2. That hospital had a pilot study which included screening every patient on the ward, once a week. Guess what? they found too many. So the weekly screening was stopped. Now they screen on discharge, so the damage is dicovered waaay too late. Government targets do not encourage
looking for MRSA - you might find it! Go figure.
3. A few years ago, I had a job which entailed visiting a central London ICU several times each week. Patients there were nursed in pairs; so much equipment was shared (often sweaty) and nurses 'covered' for each other for breaks, etc. Over a period of several months, quite a few patients were found to have MRSA after admission; they were usually isolated on discovery - but in almost every case, the patient who had been 'paired' was later found to be positive.
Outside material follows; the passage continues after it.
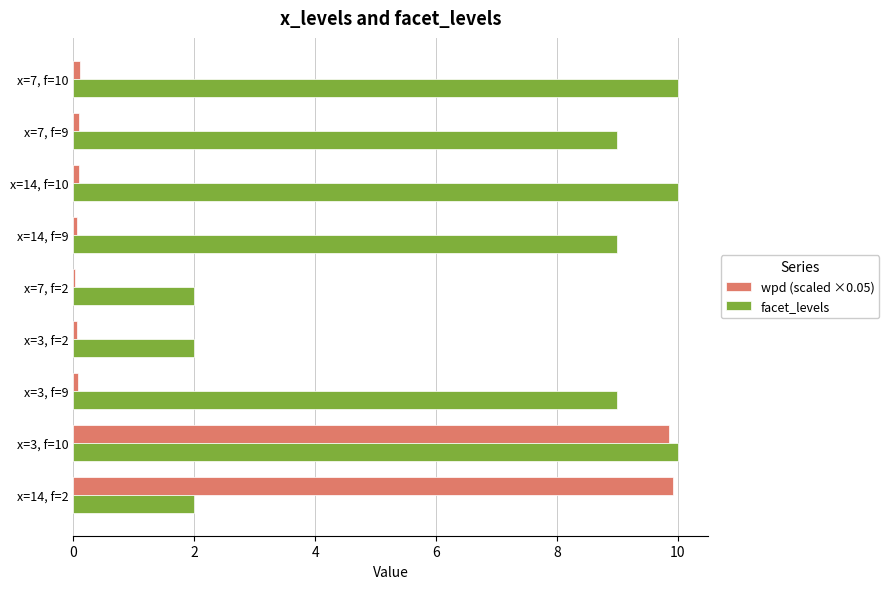

At which category is the sum across all series the highest?

x=3, f=10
I have no doubt, from my own observations, that warm wards increase the risks of MRSA transfer. As well as being a pretty unpleasant environment for both patients and staff. And all too common.
*wearing gloves can include wearing the same pair from patient to patient. Using gloves correctly isn't just about hand cleansing and putting them on properly - it's about changing them between patients.